Een Haagse zakenman zou acht maanden gevangenisstraf moeten krijgen, waarvan vier voorwaardelijk, vanwege omkoping. Dat heeft het Openbaar Ministerie dinsdag geëist. De man zou betrokken zijn geweest bij de vermeende corruptie rond de Haagse wethouder Richard de Mos.
Het was de laatste strafeis in de zaak. Vanwege gezondheidsredenen was de verdachte niet aanwezig bij de eerdere behandeling. Toen hoorden de andere verdachten welke straffen het Openbaar Ministerie tegen hen eist. Het is nog niet bekend wanneer de rechtbank uitspraak doet.
Hoofdverdachte in de zaak is De Mos, voormalig lid van de Tweede Kamer. Hij verliet in 2012 de PVV en richtte zijn eigen lokale partij op. Die heette aanvankelijk Groep de Mos en tegenwoordig Hart voor Den Haag/Groep de Mos. De partij kreeg in 2018 de meeste stemmen bij de gemeenteraadsverkiezingen. De Mos werd wethouder, samen met partijgenoot Rachid Guernaoui.
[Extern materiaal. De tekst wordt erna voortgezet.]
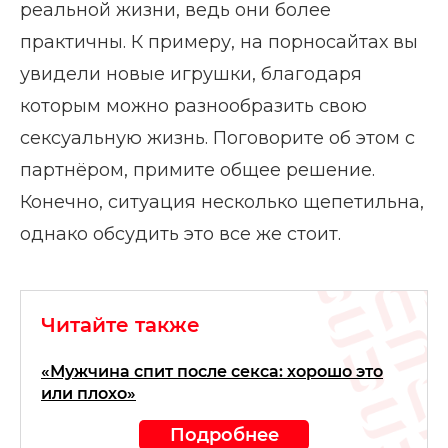
реальной жизни, ведь они более
практичны. К примеру, на порносайтах вы
увидели новые игрушки, благодаря
которым можно разнообразить свою
сексуальную жизнь. Поговорите об этом с
партнёром, примите общее решение.
Конечно, ситуация несколько щепетильна,
однако обсудить это все же стоит.
Читайте также
«Мужчина спит после секса: хорошо это
или плохо»
Подробнее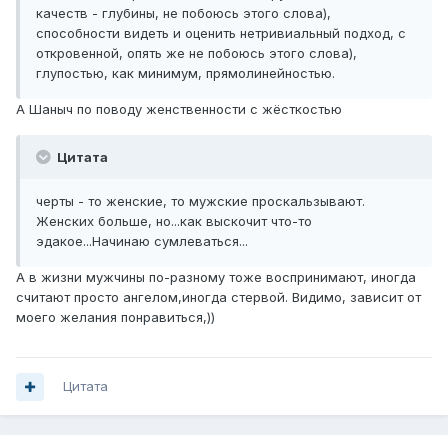
качеств - глубины, не побоюсь этого слова),
способности видеть и оценить нетривиальный подход, с
откровенной, опять же не побоюсь этого слова),
глупостью, как минимум, прямолинейностью.
А Шаныч по поводу женственности с жёсткостью
Цитата
черты - то женские, то мужские проскальзывают.
Женских больше, но...как выскочит что-то
эдакое...Начинаю сумлеваться...
А в жизни мужчины по-разному тоже воспринимают, иногда
считают просто ангелом,иногда стервой. Видимо, зависит от
моего желания понравиться,))
Цитата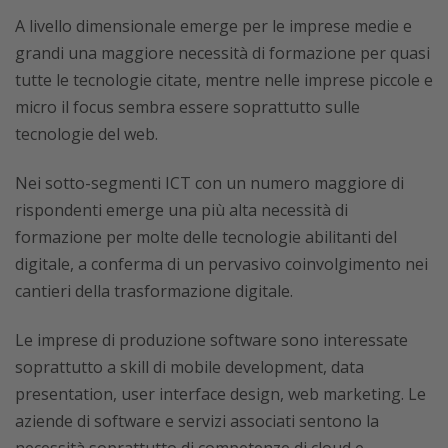
A livello dimensionale emerge per le imprese medie e
grandi una maggiore necessità di formazione per quasi
tutte le tecnologie citate, mentre nelle imprese piccole e
micro il focus sembra essere soprattutto sulle
tecnologie del web.
Nei sotto-segmenti ICT con un numero maggiore di
rispondenti emerge una più alta necessità di
formazione per molte delle tecnologie abilitanti del
digitale, a conferma di un pervasivo coinvolgimento nei
cantieri della trasformazione digitale.
Le imprese di produzione software sono interessate
soprattutto a skill di mobile development, data
presentation, user interface design, web marketing. Le
aziende di software e servizi associati sentono la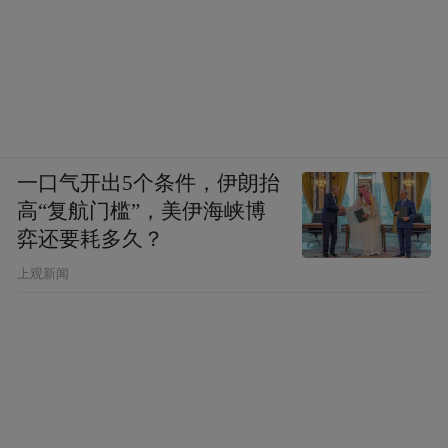
一口气开出5个条件，伊朗抬
高“复航门槛”，美伊海峡博
弈还要耗多久？
上观新闻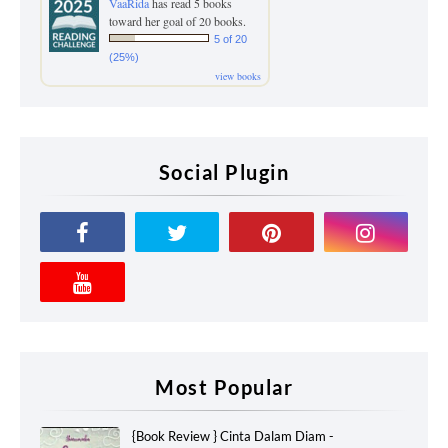
VaaRida
has read 5 books
toward her goal of 20 books.
5 of 20
(25%)
view books
Social Plugin
Most Popular
{Book Review } Cinta Dalam Diam -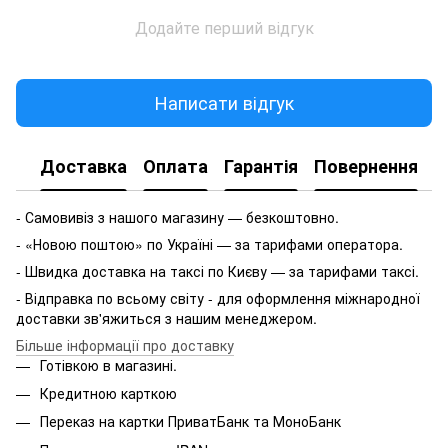
Додайте перший відгук
Написати відгук
Доставка
Оплата
Гарантія
Повернення
- Самовивіз з нашого магазину — безкоштовно.
- «Новою поштою» по Україні — за тарифами оператора.
- Швидка доставка на таксі по Києву — за тарифами таксі.
- Відправка по всьому світу - для оформлення міжнародної
доставки зв'яжиться з нашим менеджером.
Більше інформації про доставку
Готівкою в магазині.
Кредитною карткою
Переказ на картки ПриватБанк та МоноБанк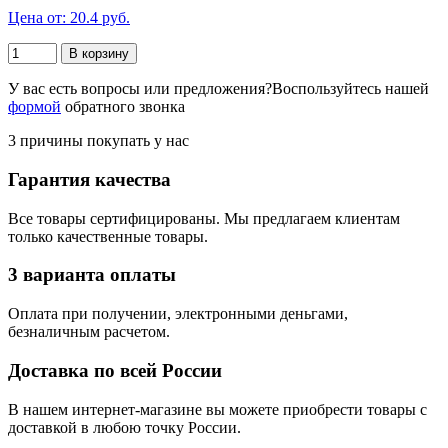
Цена от: 20.4 руб.
В корзину
У вас есть вопросы или предложения?
Воспользуйтесь нашей
формой
обратного звонка
3 причины покупать у нас
Гарантия качества
Все товары сертифицированы. Мы предлагаем клиентам
только качественные товары.
3 варианта оплаты
Оплата при получении, электронными деньгами,
безналичным расчетом.
Доставка по всей России
В нашем интернет-магазине вы можете приобрести товары с
доставкой в любою точку России.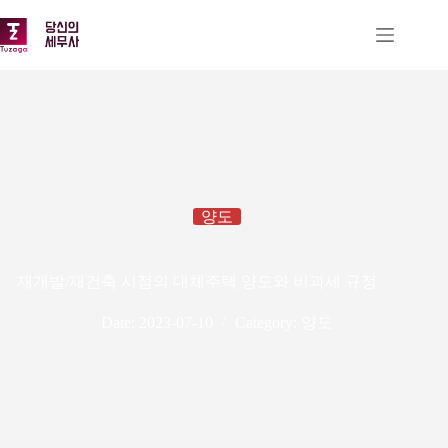
본
문
으
로
건
너
뛰
기
양도
재개발/재건축 시점의 대체주택 양도와 비과세 규정
Date:
2023-07-10
Category:
양도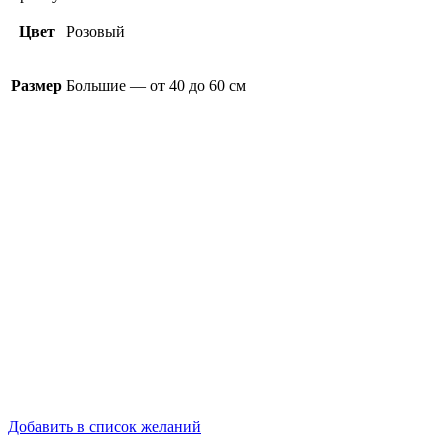
Цвет
Розовый
Размер
Большие — от 40 до 60 см
Добавить в список желаний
In 2019 doorzocht de Rijksrecherche de woningen en werkkamers van De Mos en Guernaoui. Ze worden ervan verdacht dat ze bevriende ondernemers hebben geholpen in ruil voor donaties aan hun partij. Zo zouden ze nachtvergunningen hebben geregeld voor horeca-exploitanten en zouden ze gemeentelijke regels hebben willen aanpassen voor vastgoedeigenaren. Daarbij zouden ze ook hun geheimhoudingsplicht hebben geschonden.
Het Openbaar Ministerie eiste 22 maanden onvoorwaardelijke gevangenisstraf tegen De Mos. Guernaoui moet volgens de aanklager worden veroordeeld tot zestien maanden celstraf, waarvan zes voorwaardelijk. Ook zouden beiden vier jaar lang geen publieke functie mogen bekleden. Een oud-gemeenteraadslid van de partij kreeg een eis van drie maanden voorwaardelijke gevangenisstraf. Vier aangeklaagde ondernemers hoorden eisen van elf of twaalf maanden gevangenisstraf, waarvan steeds zes maanden voorwaardelijk. De verdachten zelf zeggen dat ze onschuldig zijn.